I strongly suspect ‘reasonable’ is being used in the most common, and most erroneous, sense—that of “not striking the speaker as being unusual or producing cognitive dissonance”.
Fallacies are, by their nature, invalid arguments. There are sometimes valid arguments related loosely to the content of certain fallacies, but they should be asserted rather than the invalid form.
(edit to alter content to what I now think is a better phrasing)
These individuals need to be publicly identified as irrationalists.
Hey, I publicly identify myself as an irrationalist, and I have no problem calling a spade a spade.
That said, folks could easily think “Logical fallacy!” is about as helpful as “That comment had 25 characters!”
If you think people won’t notice that there’s a fallacy, then you should also think that they won’t know what it is, and kindly point it out.
how are you defining irrationalist? we are all, of course, imperfect rationalists.
I’ll have to write a blog post about that. For now, suffice it to say that I use it analogously to how a Nietzschean might use “amoralist”.
Amoral is to moral/immoral as arational is to rational/irrational?
That would be a much better distinction, wouldn’t it?
Well, maybe—but then what are they doing here?

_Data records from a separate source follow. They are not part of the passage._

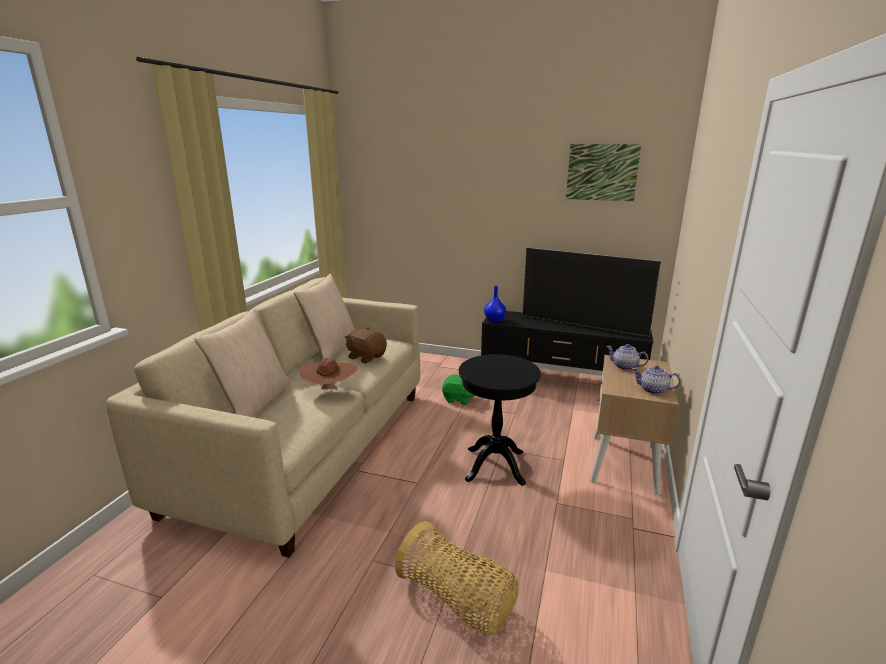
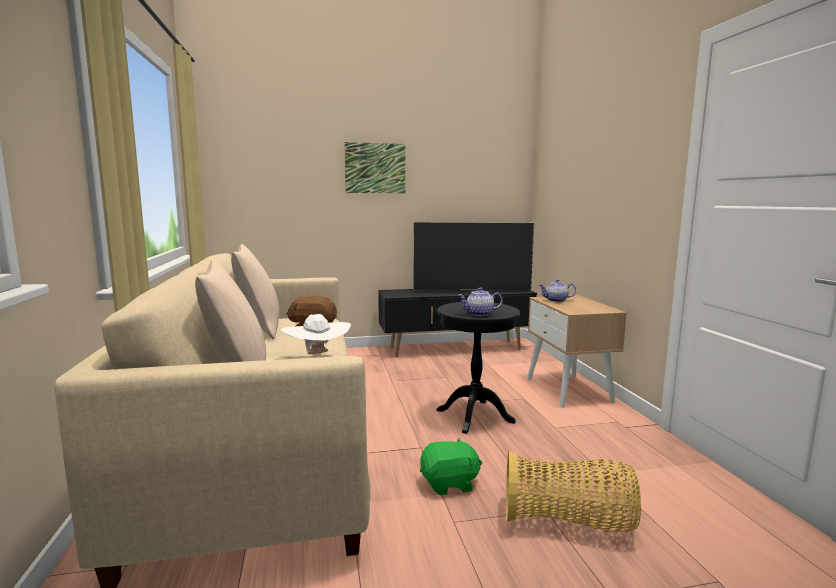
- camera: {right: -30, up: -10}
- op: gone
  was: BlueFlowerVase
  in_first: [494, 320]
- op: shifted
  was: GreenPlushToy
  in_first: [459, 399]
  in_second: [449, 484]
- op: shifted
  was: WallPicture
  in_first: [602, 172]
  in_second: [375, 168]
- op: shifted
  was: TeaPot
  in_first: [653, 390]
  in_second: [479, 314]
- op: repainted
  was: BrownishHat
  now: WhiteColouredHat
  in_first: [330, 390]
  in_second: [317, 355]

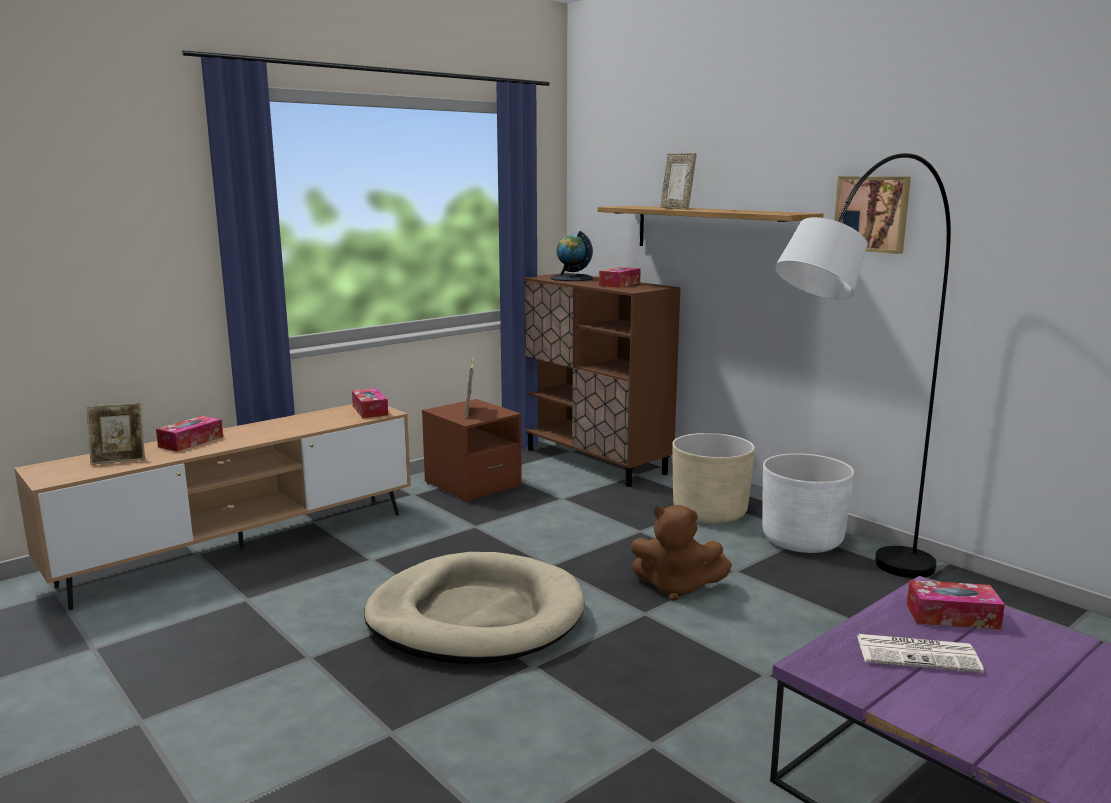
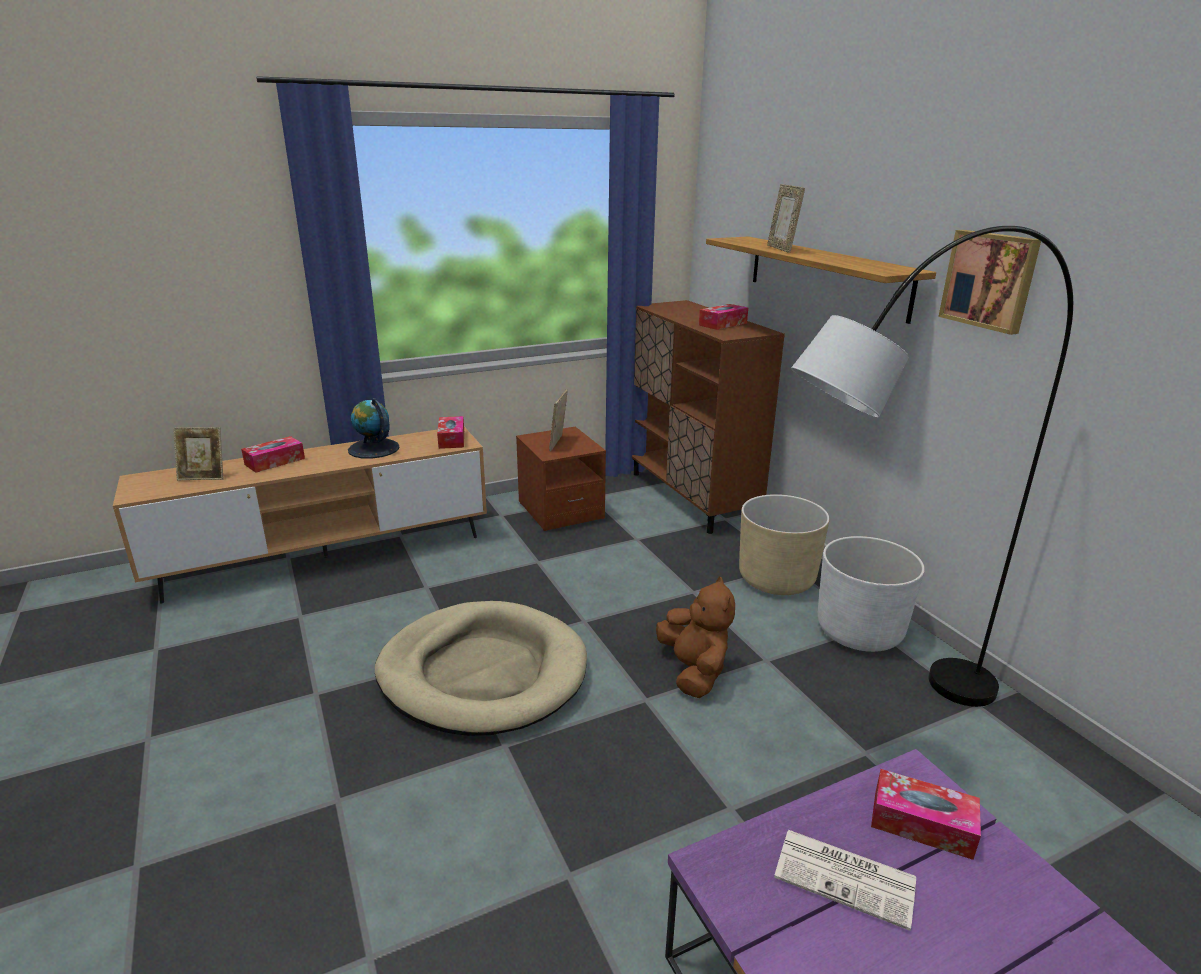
- camera: {right: 15, up: 10}
- op: shifted
  was: DeskGlobe
  in_first: [571, 278]
  in_second: [373, 449]
- op: rotated
  was: BrownishPlushToy
  in_first: [676, 587]
  in_second: [694, 671]
  clockwise: -135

I think you’re missing my point—we should be in 1 of 2 situations:
the intended audience already knows there’s a logical fallacy, so your statement communicates nothing
the intended audience does not know there’s a logical fallacy, so they also didn’t identify what and where the logical fallacy is and you might as well be helpful and point it out.
Even people who know what the fallacy is won’t necessarily notice it.
And people who didn’t recognize the fallacy can still use logic to determine what it is—or rather, they should be able to.
thomblake’s first case refers to people actually noticing the instance of fallacy, not just being abstractly familiar with the kind. Are you twisting words on purpose, or are you actually failing to notice what was intended?
Annoyance was pointing out the third case, which I had suggested was unlikely—that one might not notice that the reasoning is fallacious, but can work it out once it’s brought to one’s attention. Presumably, such people are the intended audience of “Logical Fallacy!” and I could see how that might be helpful to them. I still think it would be much more helpful to point out the specific instance, with little more effort.
I do see your point. However, if people can’t work through a brief, simple written argument and analyze it for its logical content by themselves, they’re really not ready to contribute.
Passing over a fallacy without recognizing it is something that a reasonable person might do inadvertently, or even because they want to accept the argument and so will tend not to notice. But someone who is incapable of working through and finding the flaw?
It’s not as though I replied to a page-long comment “There’s a word misspelled”. There would be hundreds or thousands of words involved, and even a recognizable typo might take a long time to locate. A word that someone genuinely misspelled would probably prove evasive for a long time.
The logical content of such a comment would be much simpler—and few comments here are that complex.
“This comment consists of 120 characters” is unhelpful even if nobody bothered to count and the given number is correct.
Truth that doesn’t pay its rent is poison.